Page extract
BEGIN
Re: [boost] Determining interest in container with efficient random access insert and erase

12 Sep 2015

      On Sat, Sep 12, 2015 at 8:46 PM, Ion Gaztañaga <igaztanaga@gmail.com> wrote:
...
On 12/09/2015 1:10, Glen Fernandes wrote:
...
Useful links:
...
- Source code: https://github.com/det/segmented_tree_seq
  - Documentation: http://det.github.io/segmented_tree_seq/
  - Benchmarks:
https://github.com/det/segmented_tree_seq/tree/benchmarks
Any feedback is greatly appreciated.
The benchmarks are impressive. I hope to take a deeper look this
weekend, but from my cursory glance: the implementation looks very
clean too.
Ion: Is this something you would be interested in reviewing?
I'd like to separate the proposal to put that data structure into Boost
and the proposal to put it into Boost.Container.
The implementation looks good although I have no experience with B+Trees
or augmented data structures. I think we should have more innovative
container in Boost and there have been more proposals to similar data
structures that were not.
Regarding Boost.Container, one of the biggest problems with adding new
stuff into Boost.Container is that it should be consistent with the rest of
the library. The library supports C++03, supports Interprocess
requirements, recursive types, SCARY iterators, etc... it must be
maintained and documented as the rest of the library. I wouldn't like to
maintain data structures I really don't fully understand or just left them
unmaintained. We added stable_vector and static_vector but those were
easier data structures.
Just like we have Boost.CircularBuffer or Boost.Unordered I'd like to
propose adding adding new containers in its own library. Maybe an
(optionally augmented) B+Tree library would be nice, and it could also
contain a sequence container based on that data structure.
Just my 2 cents, does it make sense?
All of your considerations make sense. I understand technical problems that
can be created by adding other (potentially quite different) types of
containers to Boost libraries. But I am sure that there will be new
proposals and new requests for advanced data structures. Sequences are
everywhere in real life applications, not only texts and strings. In
addition to this, there is an interesting lesson that I have learned since
written "STL extensions" library.

These days big interest and selling point for augmented data structures is
not so much single augmenting by count of container elements, but multiple
augmenting, which supports fast summation algorithms (more generally fast
computations using binary operations). These data structure can be used to
compute important statistical parameters, such as mean value and standard
deviation, in logarithmic running time on cheap single processor systems.
The algorithms are general and can be applied to both ordered and unordered
data sets. Alternative parallel computations require supercomputers to
achieve the same performance.

The application area - big data and data science.

Regards,
Vadim Stadnik
END
Work required
In the Boost mailing-list reply, which two data structures are named as having been added to Boost.Container? The material after this point comes from a separate source.

Collected data
BEGIN
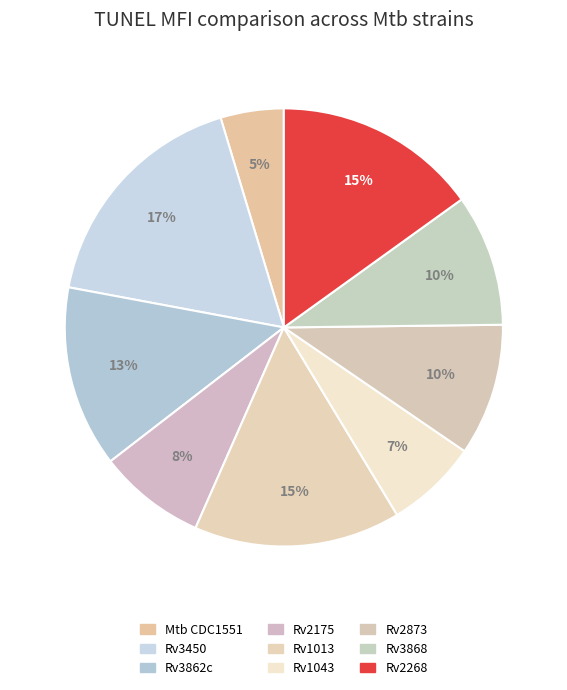

How many slices are in this pie chart?

9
END
Answer space
stable_vector and static_vector